Exercise objective:
Could you reproduce every entry as it stands, leaving the pictures behind?

Stored data:
--- START ---

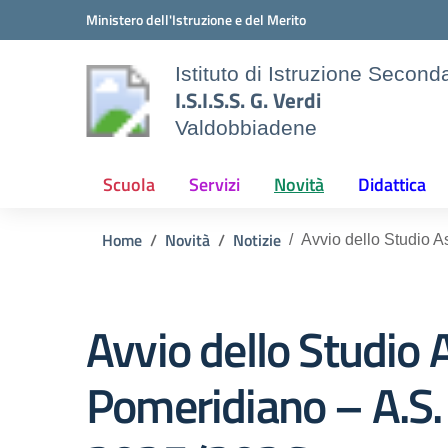
Vai ai contenuti
Vai al menu di navigazione
Vai al footer
Ministero dell'Istruzione e del Merito
Istituto di Istruzione Secon
I.S.I.S.S. G. Verdi
Valdobbiadene
Scuola
Servizi
Novità
Didattica
Home
Novità
Notizie
Avvio dello Studio A
Avvio dello Studio 
Pomeridiano – A.S.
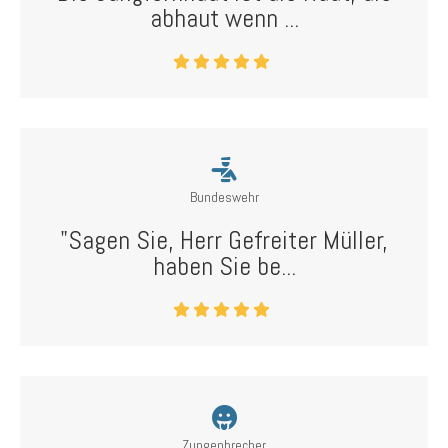
abhaut wenn ...
Bundeswehr
"Sagen Sie, Herr Gefreiter Müller,
haben Sie be...
Zungenbrecher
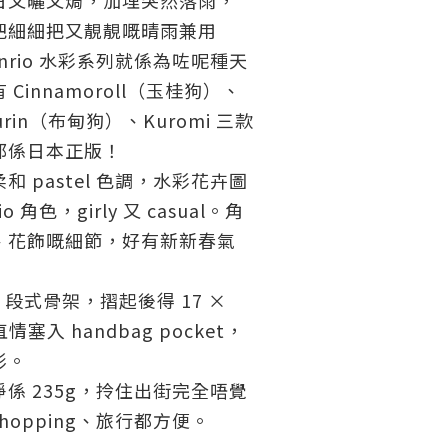
日又曬又焗，加埋突然落雨，
把細細把又靚靚嘅晴雨兼用
anrio 水彩系列就係為咗呢種天
Cinnamoroll（玉桂狗）、
urin（布甸狗）、Kuromi 三款
都係日本正版！
柔和 pastel 色調，水彩花卉圖
o 角色，girly 又 casual。角
、花飾嘅細節，好有新新春氣
5 段式骨架，摺起後得 17 ×
情塞入 handbag pocket，
形。
淨係 235g，拎住出街完全唔覺
hopping、旅行都方便。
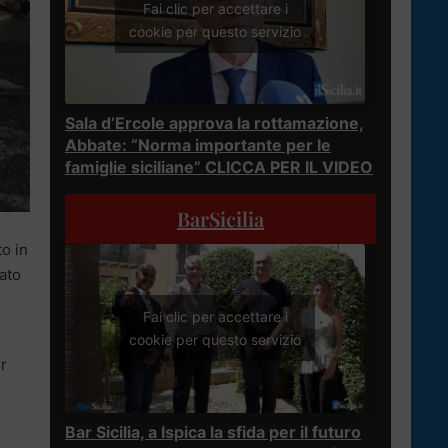
Fai clic per accettare i
cookie per questo servizio
Sala d’Ercole approva la rottamazione,
Abbate: “Norma importante per le
famiglie siciliane” CLICCA PER IL VIDEO
BarSicilia
to in
rato
Fai clic per accettare i
cookie per questo servizio
er
Bar Sicilia, a Ispica la sfida per il futuro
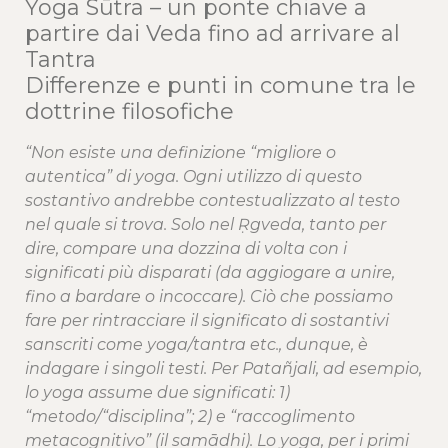
Yoga Sūtra – un ponte chiave a
partire dai Veda fino ad arrivare al
Tantra
Differenze e punti in comune tra le
dottrine filosofiche
“Non esiste una definizione “migliore o
autentica” di yoga. Ogni utilizzo di questo
sostantivo andrebbe contestualizzato al testo
nel quale si trova.
Solo nel Ṛgveda, tanto per
dire, compare una dozzina di volta con i
significati più disparati (da aggiogare a unire,
fino a bardare o incoccare). Ciò che possiamo
fare per rintracciare il significato di sostantivi
sanscriti come yoga/tantra etc., dunque, è
indagare i singoli testi.
Per Patañjali, ad esempio,
lo yoga assume due significati: 1)
“metodo/“disciplina”; 2) e “raccoglimento
metacognitivo” (il samādhi). Lo yoga, per i primi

--- END ---

Reply:
Vai ai contenuti
Vai al menu di navigazione
Vai al footer
Ministero dell'Istruzione e del Merito
Istituto di Istruzione Secon
I.S.I.S.S. G. Verdi
Valdobbiadene
Scuola
Servizi
Novità
Didattica
Home
Novità
Notizie
Avvio dello Studio A
Avvio dello Studio 
Pomeridiano – A.S.
abhaut wenn ...
Bundeswehr
"Sagen Sie, Herr Gefreiter Müller,
haben Sie be...
Zungenbrecher
日又曬又焗，加埋突然落雨，
把細細把又靚靚嘅晴雨兼用
anrio 水彩系列就係為咗呢種天
Cinnamoroll（玉桂狗）、
urin（布甸狗）、Kuromi 三款
都係日本正版！
柔和 pastel 色調，水彩花卉圖
o 角色，girly 又 casual。角
、花飾嘅細節，好有新新春氣
5 段式骨架，摺起後得 17 ×
情塞入 handbag pocket，
形。
淨係 235g，拎住出街完全唔覺
hopping、旅行都方便。
Fai clic per accettare i
cookie per questo servizio
Sala d’Ercole approva la rottamazione,
Abbate: “Norma importante per le
famiglie siciliane” CLICCA PER IL VIDEO
BarSicilia
to in
rato
Fai clic per accettare i
cookie per questo servizio
er
Bar Sicilia, a Ispica la sfida per il futuro
Yoga Sūtra – un ponte chiave a
partire dai Veda fino ad arrivare al
Tantra
Differenze e punti in comune tra le
dottrine filosofiche
“Non esiste una definizione “migliore o
autentica” di yoga. Ogni utilizzo di questo
sostantivo andrebbe contestualizzato al testo
nel quale si trova.
Solo nel Ṛgveda, tanto per
dire, compare una dozzina di volta con i
significati più disparati (da aggiogare a unire,
fino a bardare o incoccare). Ciò che possiamo
fare per rintracciare il significato di sostantivi
sanscriti come yoga/tantra etc., dunque, è
indagare i singoli testi.
Per Patañjali, ad esempio,
lo yoga assume due significati: 1)
“metodo/“disciplina”; 2) e “raccoglimento
metacognitivo” (il samādhi). Lo yoga, per i primi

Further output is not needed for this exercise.